==== RECORDS TO USE
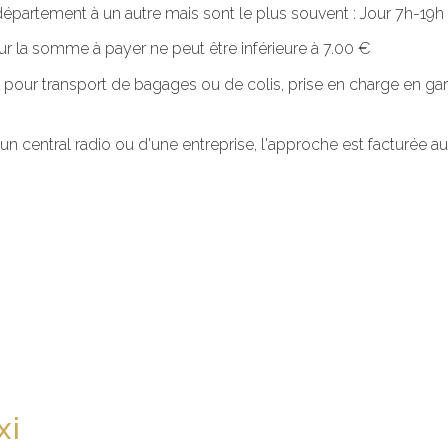
n département à un autre mais sont le plus souvent : Jour 7h-1
r la somme à payer ne peut être inférieure à 7.00 €
 pour transport de bagages ou de colis, prise en charge en gar
'un central radio ou d'une entreprise, l'approche est facturée
xi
========
Copy the text lines from every row above word for word, without including the pictures.

n département à un autre mais sont le plus souvent : Jour 7h-1
r la somme à payer ne peut être inférieure à 7.00 €
 pour transport de bagages ou de colis, prise en charge en gar
'un central radio ou d'une entreprise, l'approche est facturée
xi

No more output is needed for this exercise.